SOCIETÀ

Le ripercussioni psicologiche post quarantena

Che l'emergenza sanitaria e il lockdown abbiano avuto un impatto psicologico importante sulla popolazione è una realtà che è stata più volte messa in luce. La preoccupazione per la propria salute e quella degli altri, il disagio di restare chiusi in casa, spaventati e impotenti davanti ai numeri che ogni giorno aumentavano sui giornali e in televisione, hanno avuto inevitabilmente degli effetti sul benessere psicologico di tutti.
In quella situazione più che mai era necessario un supporto psicologico da parte di esperti che fornissero gli strumenti necessari per affrontare nel modo migliore una situazione nuova e spiazzante.

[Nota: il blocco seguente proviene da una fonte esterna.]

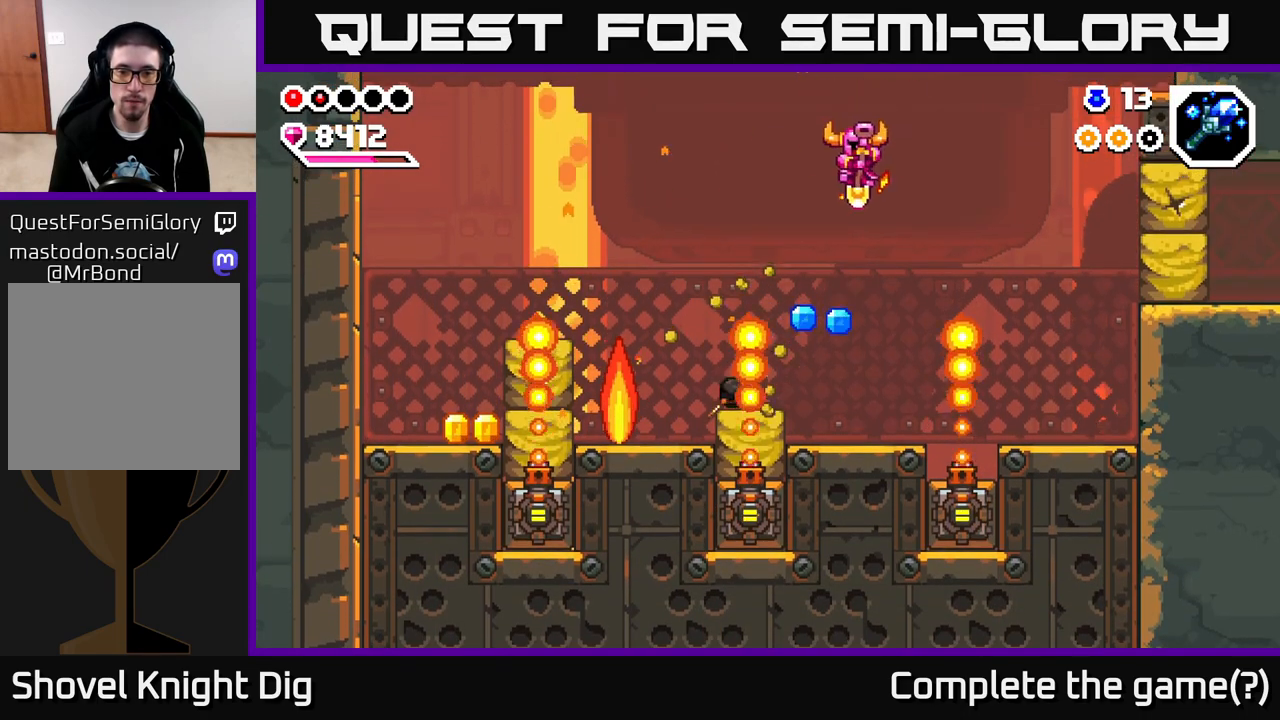
{"buttons": [], "left_stick": "center", "right_stick": "center", "events": [[100, "left_stick", "down"], [233, "left_stick", "center"]]}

In un articolo sull'argomento, infatti, la professoressa Alessandra Simonelli, docente di psicologia dinamica all'università di Padova e responsabile del punto di ascolto psicologico di emergenza attivato nel nostro ateneo subito dopo l'inizio del lockdown, aveva indagato la relazione psicologica tra stress, pandemia e reclusione, segnalando i principali motivi di disagio dovuti alla quarantena e puntualizzando come, una volta finita l'emergenza, sarebbe stato necessario analizzare le ripercussioni a lungo termine sulla popolazione a livello psicologico.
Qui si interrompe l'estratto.